In 1996, in affiliation with Columbia University's Health Sciences Division the Faculty of Health Sciences at Ben-Gurion University of the Negev instituted a four-year medical degree program to graduate doctors with special skills in primary care and community, preventive, and population-based medicine.
The Medical School for International Health concentrates on these areas of medicine as they impact on problems of global health and is designed to address emerging issues in healthcare worldwide. Graduates of the Medical School for International Health will have the skills to treat individuals, promote health and prevent diseases in populations.
In accordance with the humanistic mission and founding spirit of the Ben-Gurion University of the Negev's Joyce and Irving Goldman Medical School, the Medical School for International Health (MSIH) seeks to attain a balance between medical education, medical science, and medical care by emphasizing the human perspective of community medicine and global health.
It aims to promote excellence in students who wish to be at the forefront of a new kind of medical education that addresses the need for physicians who are sensitive to personal and population needs, community issues and global concerns. It emphasizes critical knowledge, skills, and attitudes that enable practitioners to deliver and manage health care for diverse populations in a culturally sensitive, cost-effective manner.
In keeping with these values, the MSIH provides students with several channels of communication with the faculty and administration and invites their participation as class representatives, course representatives, and as partners in ongoing efforts to evaluate and strengthen the curriculum and overall educational experience.
As an extension of BGU's focus on patients as human beings first and foremost, and to underscore the high value placed on clinical skills at BGU, the MSIH curriculum includes early high-quality clinical teaching. Our students take the Physician's Oath at the beginning of their first year of medical school and are required to complete global health clinical days that emphasize early clinical training and the many ways in which cross-cultural communication influences the physician-patient relationship.
In addition to cultivating the personal qualities and academic credentials that characterize outstanding physicians, graduates are expected to help shape policies and lead research in global health, primary care, cross-cultural and community medicine. They will be equipped to improve health care systems for diverse populations in their own countries and internationally. To this end, we have identified the following core areas and specific competencies that are integral to the practice of Global Health in which graduates can expect to gain proficiency.
We consider the following three core areas to be integral to the field of Global Health: cross cultural issues; program development; and management. Their relation to medicine and to one another is illustrated by the diagram above.

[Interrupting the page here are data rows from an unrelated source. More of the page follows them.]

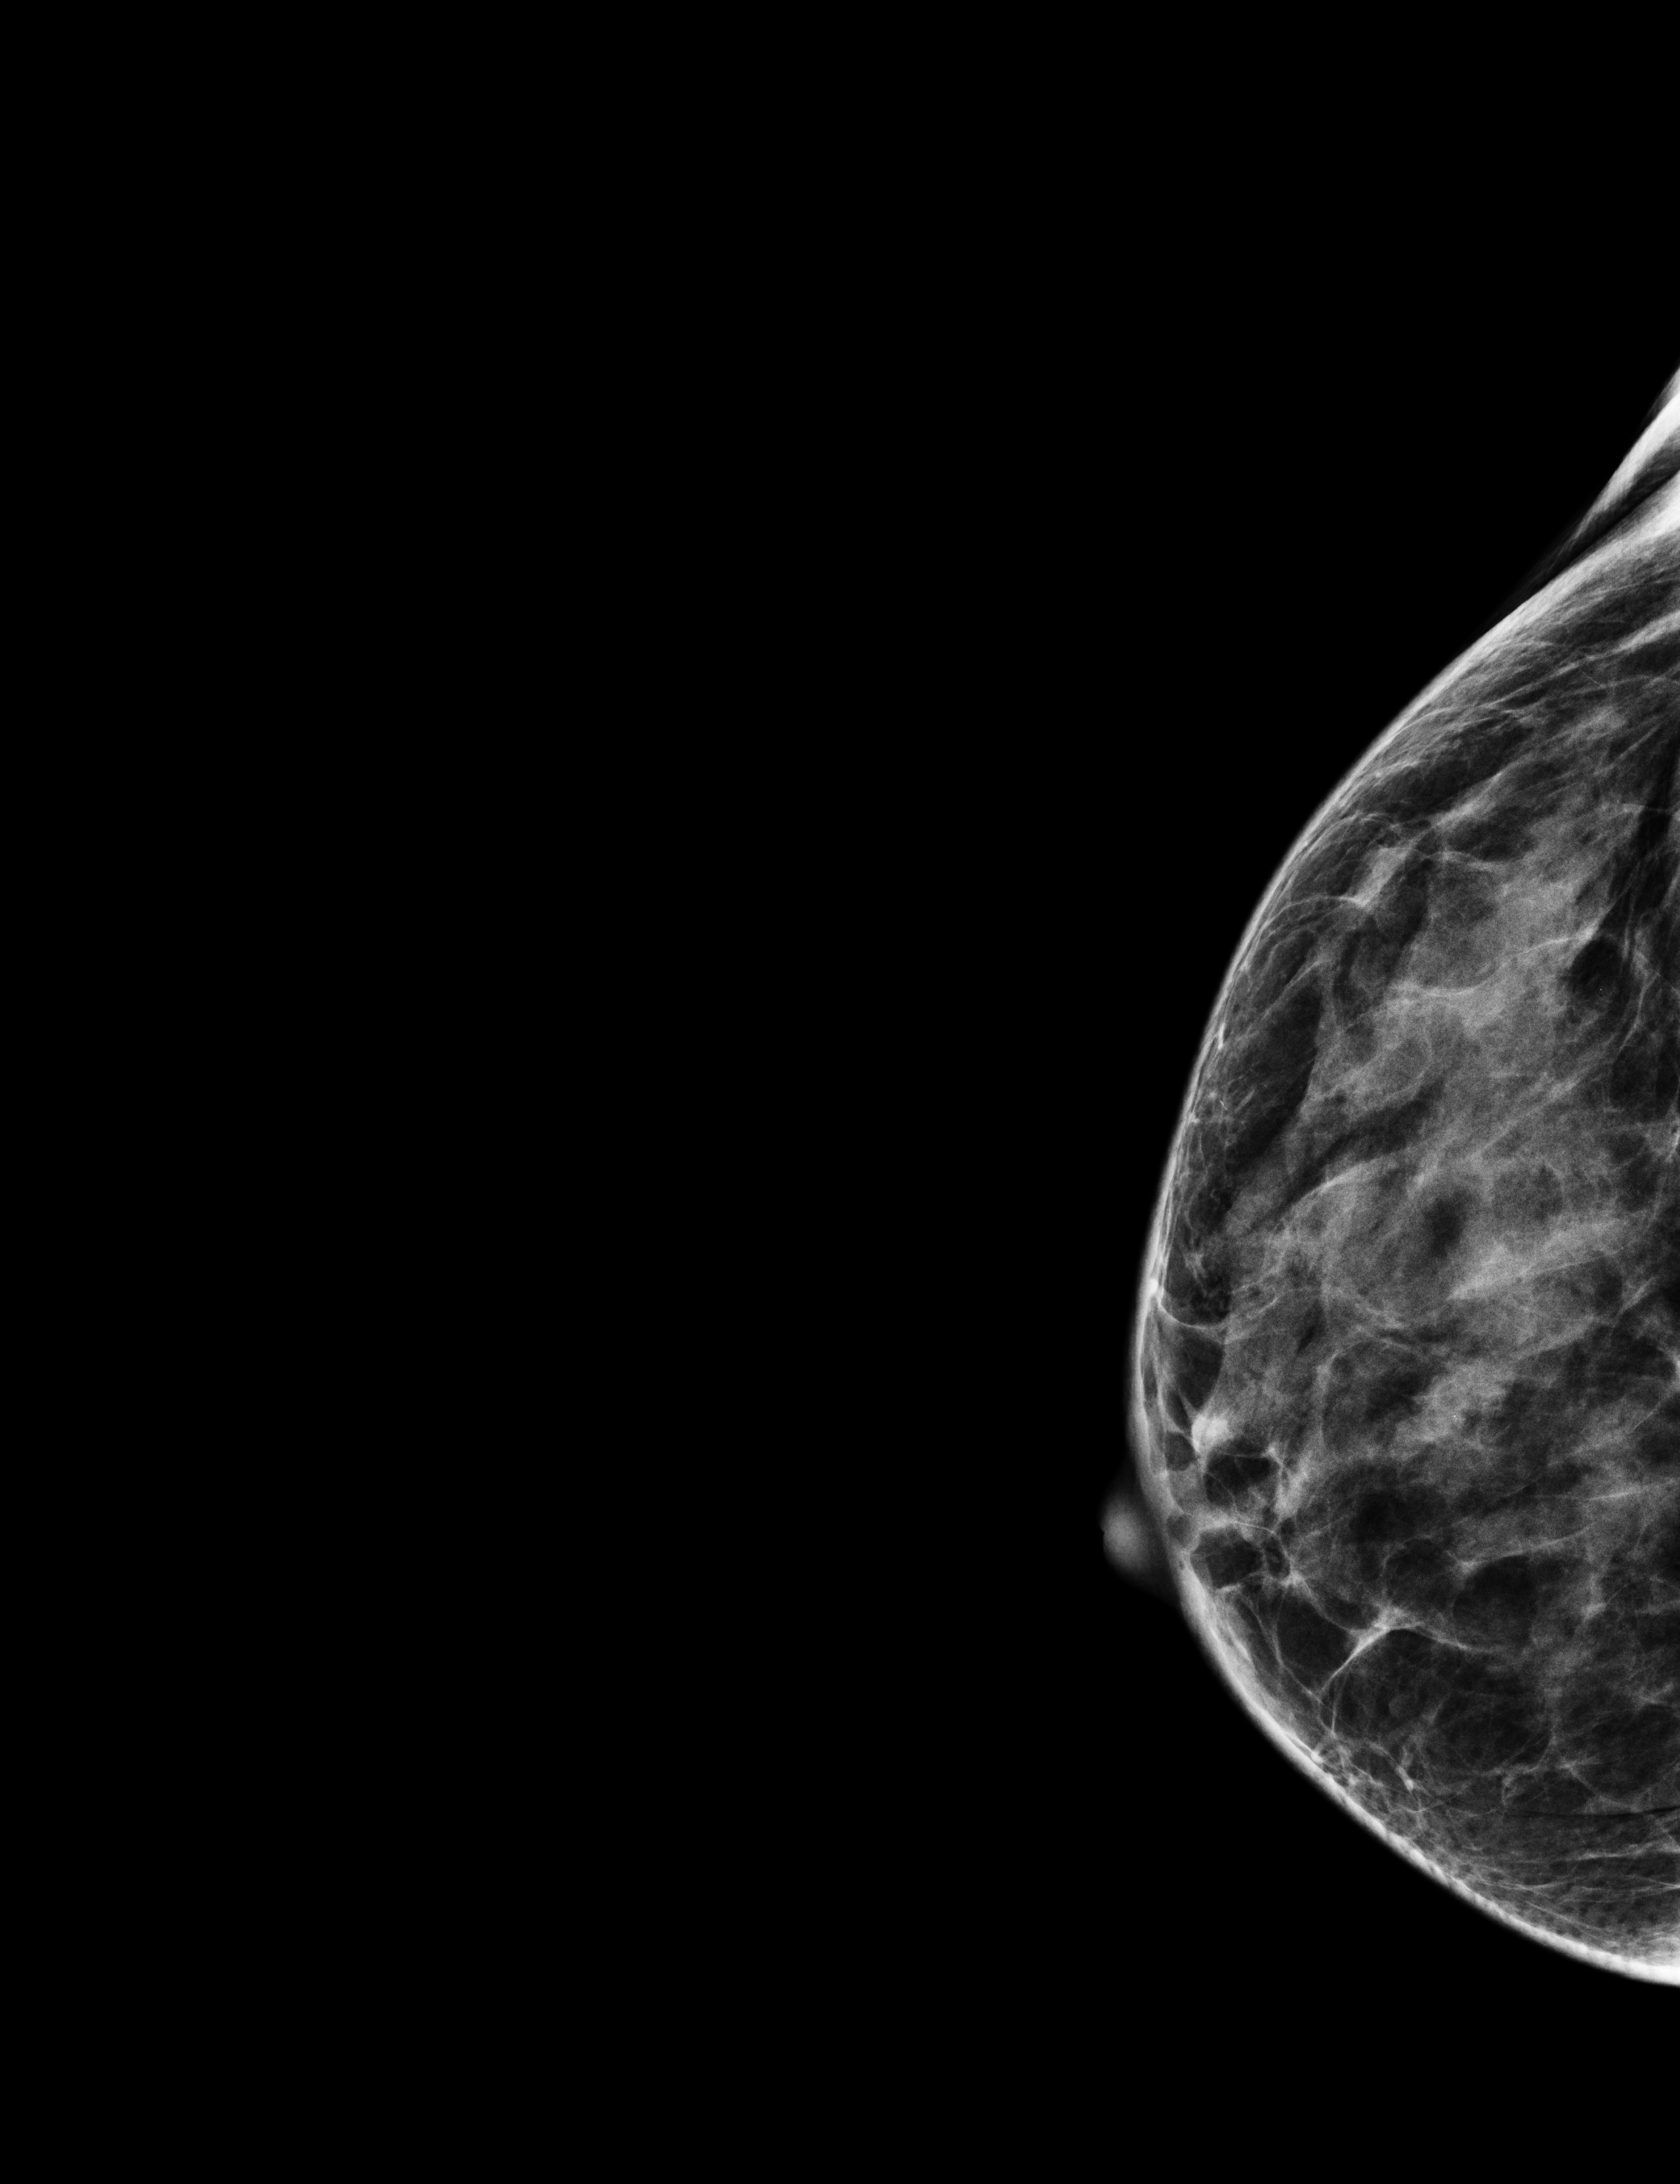
Full-field digital mammogram (FFDM); right breast; exaggerated CC view (lateral); annual screening mammography examination. Patient aged 52 years (female).
- breast density at the screening exam (both breasts): heterogeneously dense (BI-RADS density category c)
- final BI-RADS assessment for this screening round (tomosynthesis exam, both breasts): category 1
- recall: no recall after this screen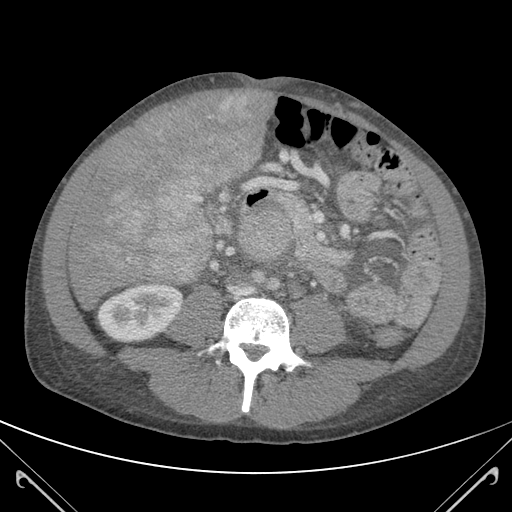
Contrast-enhanced abdominal CT (liver protocol), one axial slice; position 37 of 118 along the scan axis; 120 kVp; soft-tissue window (W 400 / L 40 HU); 512 × 512 image matrix. From the clinical record (not read from this slice): diagnosis: hepatocellular carcinoma (patient treated with transarterial chemoembolisation; whether this scan precedes or follows treatment is not stated here); TNM stage (as recorded): Stage-IIIB; Child-Pugh class: A; tumour nodularity: uninodular.
Structures marked on this image (semi-automatic segmentation, software-assisted and operator-edited):
- mass: bounding box [x1, y1, x2, y2] px = [89, 91, 263, 286]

In addition to the standard medical curriculum, students studying for their M.D. degree will be taught about the impact of economic, socio-political, cultural, environmental and policy factors on the health of individuals and populations. They will also learn how to use this knowledge to advance policies to promote health and prevent disease. Graduates of the MSIH will possess competencies in the following areas:
• Communicating and working effectively with people from different cultural backgrounds
• Making medical and health decisions on behalf of patients and communities with sensitivity to ethical issues of diverse communities.
• Diagnosing, treating and monitoring individual and community health problems and needs.
• Delivering culturally sensitive, high quality health care within the framework of the political/economic/cultural conditions of a given community.
• Providing medical care to developing communities and underserved areas according to the principles of primary and community care.
• Practicing preventive medicine and determining the risks for individuals and populations associated with different environmental, epidemiological, and nutritional conditions.
• Using medical technology to solve practical medical problems, access medical information resources, and chart the progress of individual patients and/or monitor epidemiological studies.
• Playing a leading role in cooperating with, and obtaining help from, appropriate agencies and global healthcare organizations in response to disasters, epidemics, and other global health crises.